Social Security has never previously asserted or even suggested officially that tobacco use could be considered DAA.
The talk of whether a period of abstinence should be required before a person could be found disabled is worrisome. The statute does not forbid disability payments to alcoholics and drug addicts. It merely prohibits consideration of alcoholism and drug addiction in determining disability. A person may have a raging substance abuse disorder but be found disabled due to other health problems. This has always bothered some people. They find drug abuse and alcoholism so loathsome that they believe that no one alcoholics or drug addicts should be on Social Security disability benefits even though the statute says otherwise. One interpretation of this notice is that Social Security has a desire to move towards forbidding benefits to anyone with a substance abuse problem.
Social Security has never previously asserted or even suggested officially that tobacco use could be considered DAA.

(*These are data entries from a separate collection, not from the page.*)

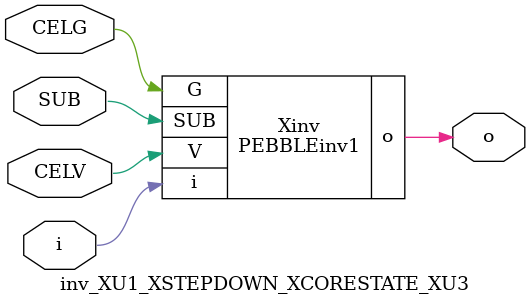
<source format=v>



module PEBBLEinv1 ( o, G, SUB, V, i );

  input V;
  input i;
  input G;
  output o;
  input SUB;
endmodule

//Celera Confidential Do Not Copy inv_XU1_XSTEPDOWN_XCORESTATE_XU3
//Celera Confidential Symbol Generator
//5V Inverter
module inv_XU1_XSTEPDOWN_XCORESTATE_XU3 (CELV,CELG,i,o,SUB);
input CELV;
input CELG;
input i;
input SUB;
output o;

//Celera Confidential Do Not Copy inv
PEBBLEinv1 Xinv(
.V (CELV),
.i (i),
.o (o),
.SUB (SUB),
.G (CELG)
);
//,diesize,PEBBLEinv1

//Celera Confidential Do Not Copy Module End
//Celera Schematic Generator
endmodule

</source>
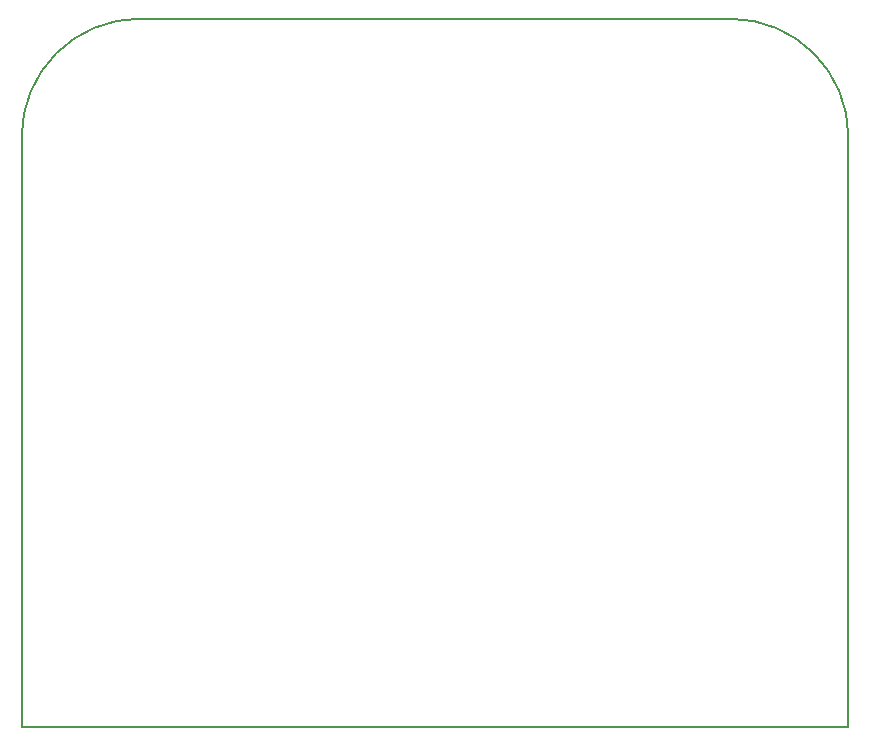
<source format=gm1>
G04 #@! TF.FileFunction,Profile,NP*
%FSLAX46Y46*%
G04 Gerber Fmt 4.6, Leading zero omitted, Abs format (unit mm)*
G04 Created by KiCad (PCBNEW 4.0.7) date 06/25/18 21:51:06*
%MOMM*%
%LPD*%
G01*
G04 APERTURE LIST*
%ADD10C,0.150000*%
G04 APERTURE END LIST*
D10*
X41000000Y-30000000D02*
X91000000Y-30000000D01*
X31000000Y-90000000D02*
X101000000Y-90000000D01*
X101000000Y-40000000D02*
G75*
G03X91000000Y-30000000I-10000000J0D01*
G01*
X31000000Y-40000000D02*
X31000000Y-90000000D01*
X101000000Y-40000000D02*
X101000000Y-90000000D01*
X41000000Y-30000000D02*
G75*
G03X31000000Y-40000000I0J-10000000D01*
G01*
M02*

</source>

The talk of whether a period of abstinence should be required before a person could be found disabled is worrisome. The statute does not forbid disability payments to alcoholics and drug addicts. It merely prohibits consideration of alcoholism and drug addiction in determining disability. A person may have a raging substance abuse disorder but be found disabled due to other health problems. This has always bothered some people. They find drug abuse and alcoholism so loathsome that they believe that no one alcoholics or drug addicts should be on Social Security disability benefits even though the statute says otherwise. One interpretation of this notice is that Social Security has a desire to move towards forbidding benefits to anyone with a substance abuse problem.
6 comments:
Well, if Social Security wants to significantly cut down on their benefit payments, blacklisting all cigarette smokers, alcoholics and drug addicts who are otherwise disabled would go a long way towards reducing their liability. I hate to say it, but a very large majority of my clients smoke cigarettes, many are frequent drinkers, and a few are obvious drug addicts. This is worrisome indeed.
Next it will be the morbidly obese.
If a person is an alcoholic but they've had multiple back surgeries and the latest MRI is bad, the alcohol abuse should never be relevant except in possibly determining whether they can manage funds.
The tougher question is the smoker with COPD. The damage done previously by smoking isn't relevant but additional damage after diagnosis and exacerbation of shortness of breath is much tougher question.
its is called self medicating. sometimes that is the only thing you can do. what some people dont realize is that these people cant afford to go to the doctor and use these drugs to deal with or escape the problems they have that makes them disabled. i self med but not with acholol i use vitamins to help me out but still it is a problem. but what we really need to do is make it easier for them to get medical help so they can get off the drugs.
I'm sorry but it is easily arguable that all substance abuse is self-medicating. There needs to be a clear rule - any evidence of substance abuse results in a denial or substance abuse does not matter. I am for the former. The current rule is a farce.
Speaking from clinical experience...It's hard to find an alcoholic or drug abuser without some degree of mental disorder that meets diagnostic criteria. Many use to such a degree, it's almost impossible to differentiate the mental disorder because people won't stop using long enough to take medication safely and/or benefit from counseling. In some cases, it's easier if there's a history with periods of abstinence. Sometimes, there isn't. Many professionals refuse to treat a subtance abuser for mental health if they are not in substance abuse treatment. But these patients need access to health care. I don't want someone with a pscyhotic disorder drunk and high in my neighborhood. On the other hand, many professionals have overused some diagnoses (especially bipolar disorder) because it is the latest popular diagnosis.. and for convenience of billing insurance companies who limit treatment for substance abuse. Add a mental disorder and the person gets treatment.